Assignment -> Please copy out every line below that contains the word "placed", matching case exactly.
*** Block opens ***
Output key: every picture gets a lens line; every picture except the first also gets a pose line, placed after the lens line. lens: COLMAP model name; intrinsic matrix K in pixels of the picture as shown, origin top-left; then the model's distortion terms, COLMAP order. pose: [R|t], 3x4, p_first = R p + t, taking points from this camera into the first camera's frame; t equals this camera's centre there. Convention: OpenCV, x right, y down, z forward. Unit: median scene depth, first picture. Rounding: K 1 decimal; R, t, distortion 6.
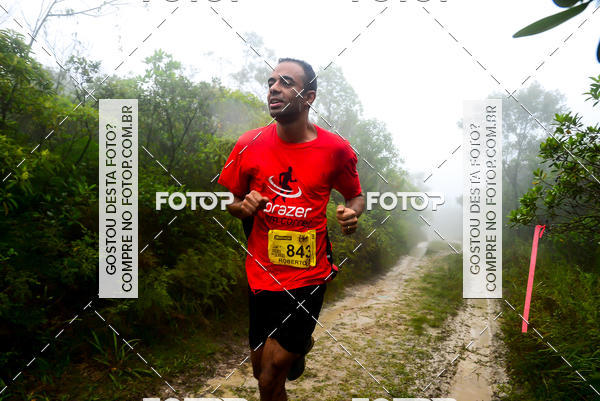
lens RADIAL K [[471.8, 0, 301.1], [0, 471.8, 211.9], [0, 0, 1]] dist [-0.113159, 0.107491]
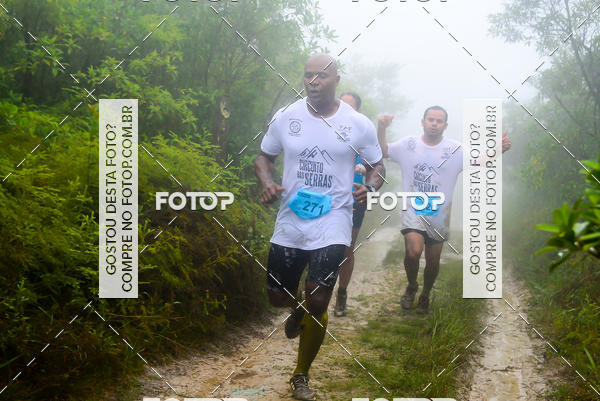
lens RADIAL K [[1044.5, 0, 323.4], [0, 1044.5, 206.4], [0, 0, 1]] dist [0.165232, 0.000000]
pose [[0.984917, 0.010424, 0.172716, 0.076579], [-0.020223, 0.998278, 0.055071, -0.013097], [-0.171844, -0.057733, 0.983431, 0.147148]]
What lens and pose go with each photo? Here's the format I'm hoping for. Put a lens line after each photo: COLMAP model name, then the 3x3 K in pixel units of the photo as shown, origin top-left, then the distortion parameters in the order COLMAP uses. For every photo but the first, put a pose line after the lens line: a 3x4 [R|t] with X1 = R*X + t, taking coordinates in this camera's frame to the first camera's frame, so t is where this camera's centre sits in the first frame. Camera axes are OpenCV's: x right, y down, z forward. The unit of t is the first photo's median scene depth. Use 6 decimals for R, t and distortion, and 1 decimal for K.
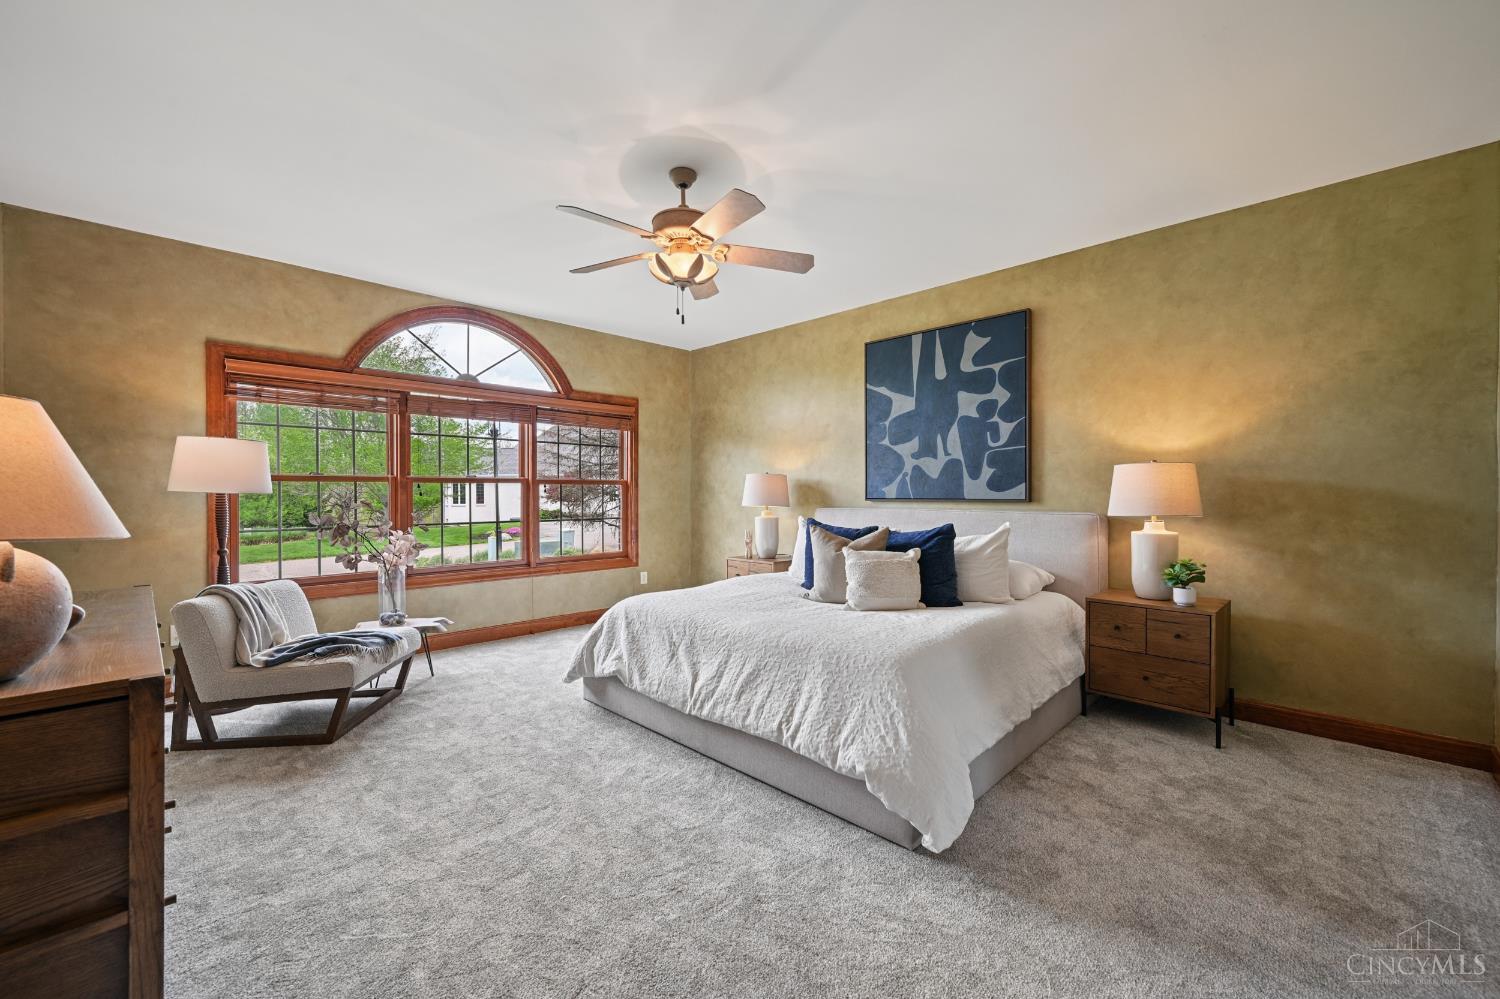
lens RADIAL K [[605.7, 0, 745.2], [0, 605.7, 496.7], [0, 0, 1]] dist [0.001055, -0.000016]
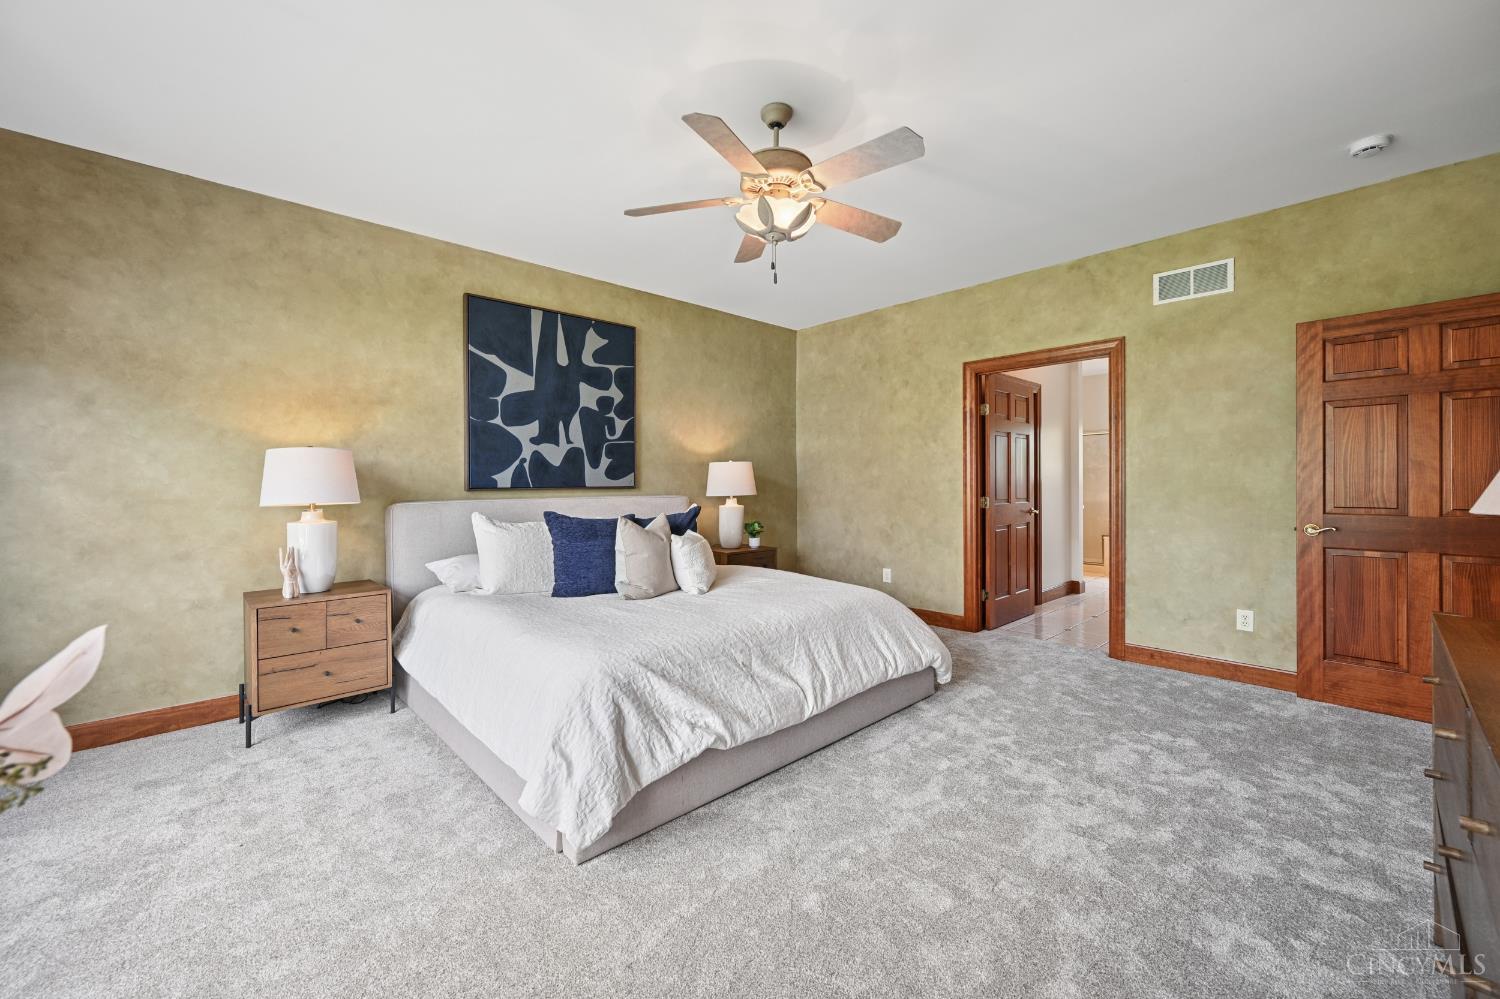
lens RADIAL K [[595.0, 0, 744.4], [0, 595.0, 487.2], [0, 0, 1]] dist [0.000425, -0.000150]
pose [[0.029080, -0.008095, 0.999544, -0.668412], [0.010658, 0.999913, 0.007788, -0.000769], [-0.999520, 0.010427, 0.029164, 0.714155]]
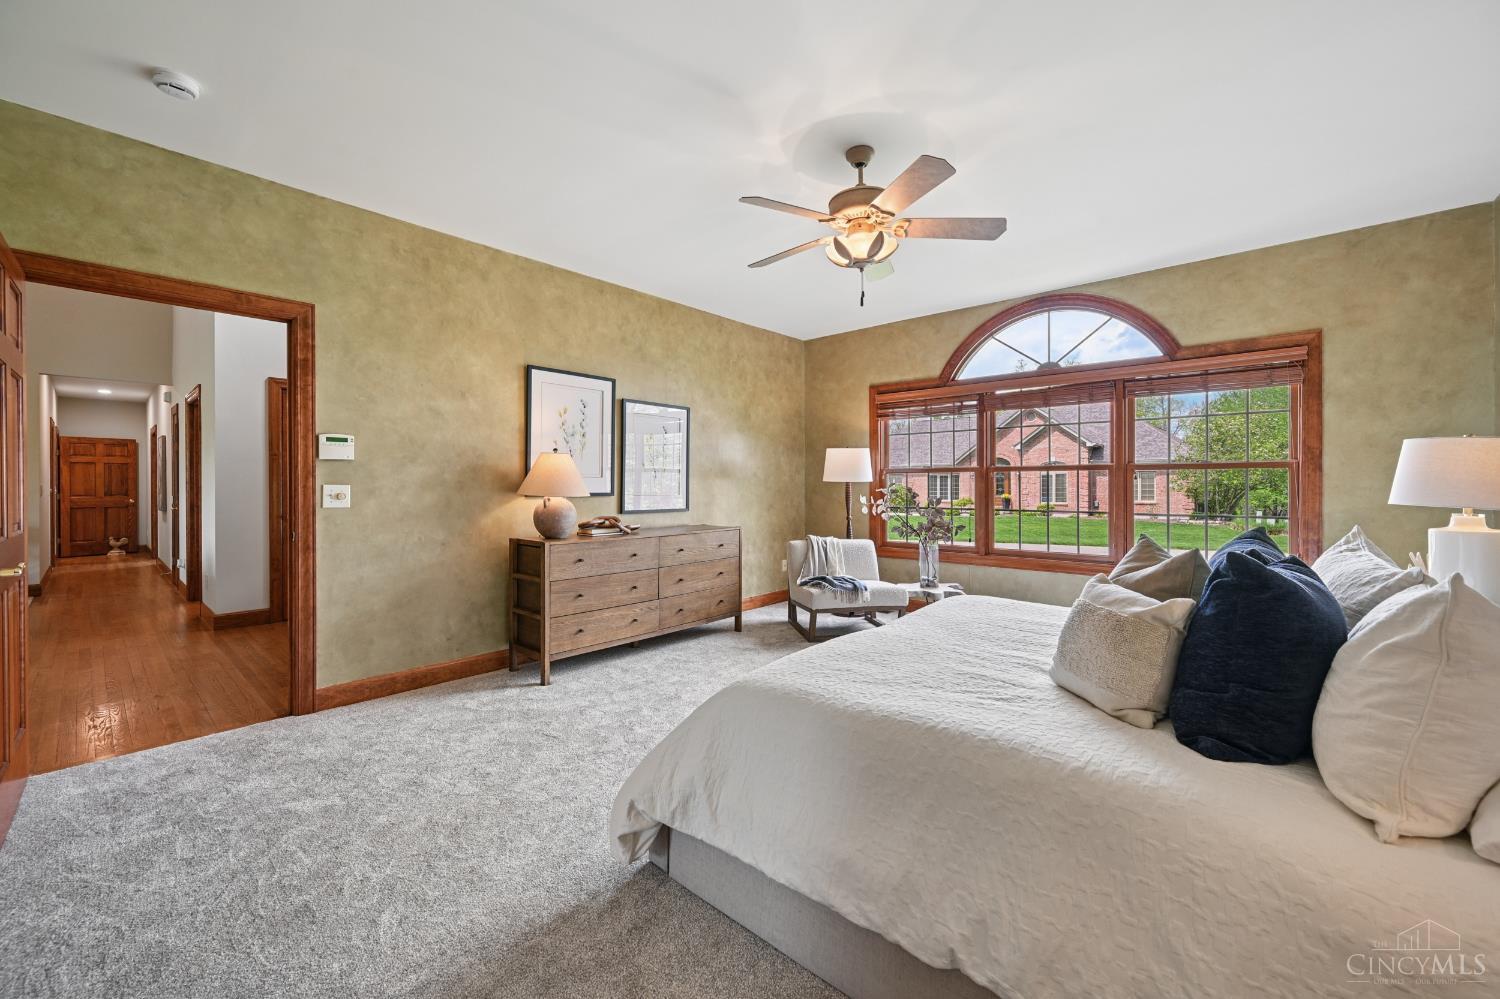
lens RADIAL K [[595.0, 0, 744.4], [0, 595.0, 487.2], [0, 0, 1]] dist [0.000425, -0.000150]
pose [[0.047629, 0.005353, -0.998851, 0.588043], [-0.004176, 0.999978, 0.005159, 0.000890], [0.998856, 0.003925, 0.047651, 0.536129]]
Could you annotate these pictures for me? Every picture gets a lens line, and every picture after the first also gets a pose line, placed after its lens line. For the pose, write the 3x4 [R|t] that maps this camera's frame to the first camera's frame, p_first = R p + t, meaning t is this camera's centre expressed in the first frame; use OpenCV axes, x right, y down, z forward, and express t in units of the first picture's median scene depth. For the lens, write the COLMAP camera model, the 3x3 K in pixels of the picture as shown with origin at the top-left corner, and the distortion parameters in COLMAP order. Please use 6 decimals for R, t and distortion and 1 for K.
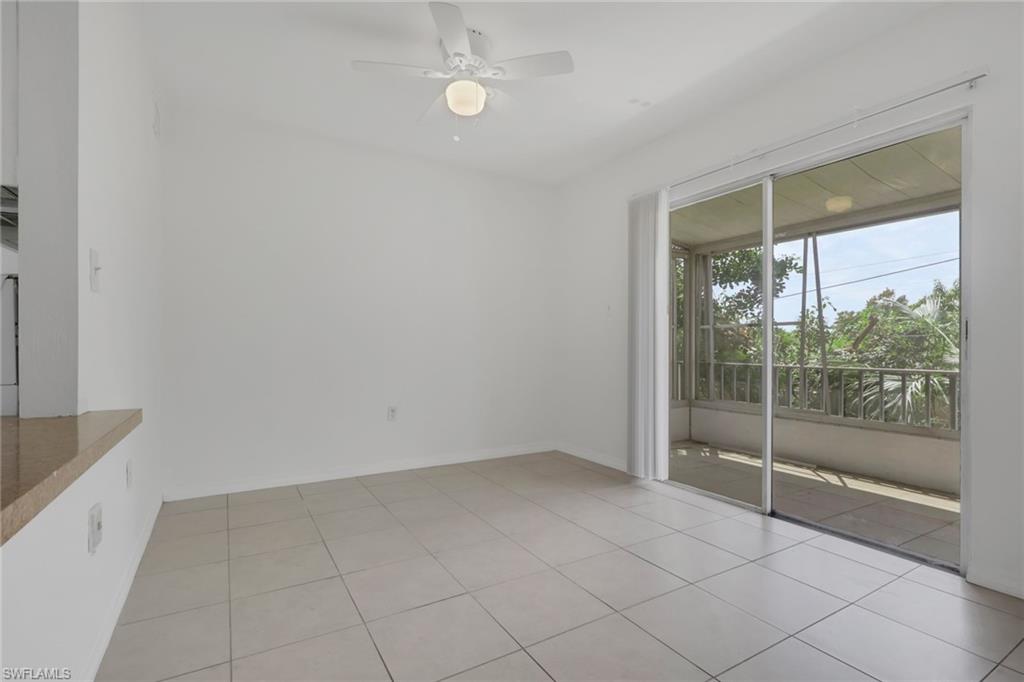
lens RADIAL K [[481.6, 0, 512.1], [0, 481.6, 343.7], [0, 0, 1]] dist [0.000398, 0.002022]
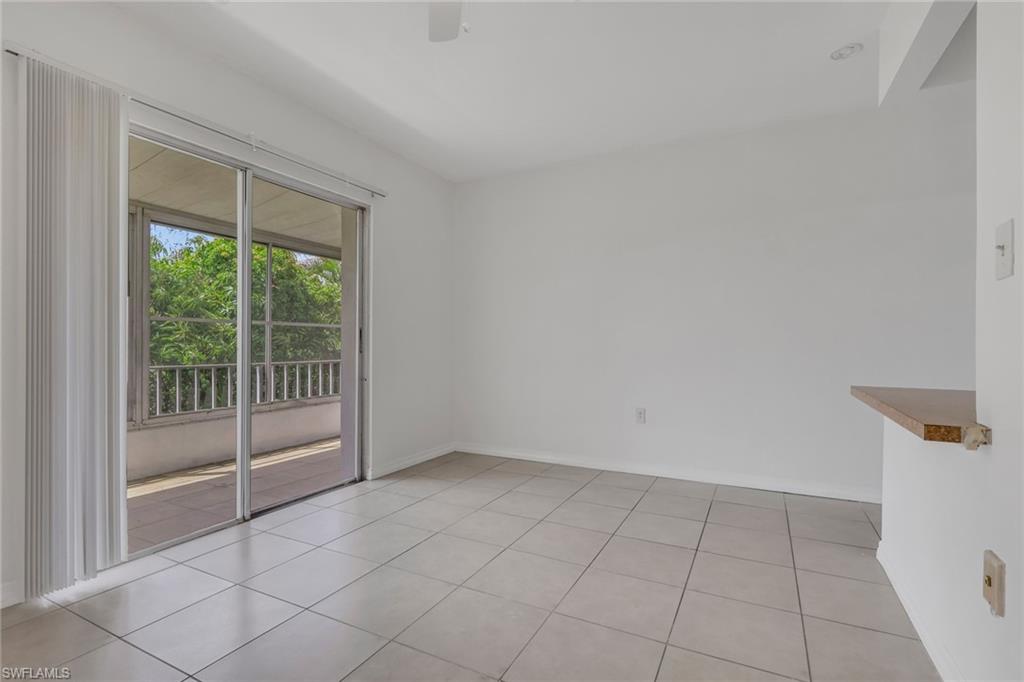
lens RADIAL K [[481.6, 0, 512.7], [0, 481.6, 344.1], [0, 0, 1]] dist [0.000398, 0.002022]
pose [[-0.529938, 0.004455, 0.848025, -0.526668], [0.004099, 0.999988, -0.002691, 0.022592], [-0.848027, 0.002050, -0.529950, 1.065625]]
*** Block closes ***
Solution for this exercise ->
Output key: every picture gets a lens line; every picture except the first also gets a pose line, placed after the lens line. lens: COLMAP model name; intrinsic matrix K in pixels of the picture as shown, origin top-left; then the model's distortion terms, COLMAP order. pose: [R|t], 3x4, p_first = R p + t, taking points from this camera into the first camera's frame; t equals this camera's centre there. Convention: OpenCV, x right, y down, z forward. Unit: median scene depth, first picture. Rounding: K 1 decimal; R, t, distortion 6.
Could you annotate these pictures for me? Every picture gets a lens line, and every picture after the first also gets a pose line, placed after its lens line. For the pose, write the 3x4 [R|t] that maps this camera's frame to the first camera's frame, p_first = R p + t, meaning t is this camera's centre expressed in the first frame; use OpenCV axes, x right, y down, z forward, and express t in units of the first picture's median scene depth. For the lens, write the COLMAP camera model, the 3x3 K in pixels of the picture as shown with origin at the top-left corner, and the distortion parameters in COLMAP order. Please use 6 decimals for R, t and distortion and 1 for K.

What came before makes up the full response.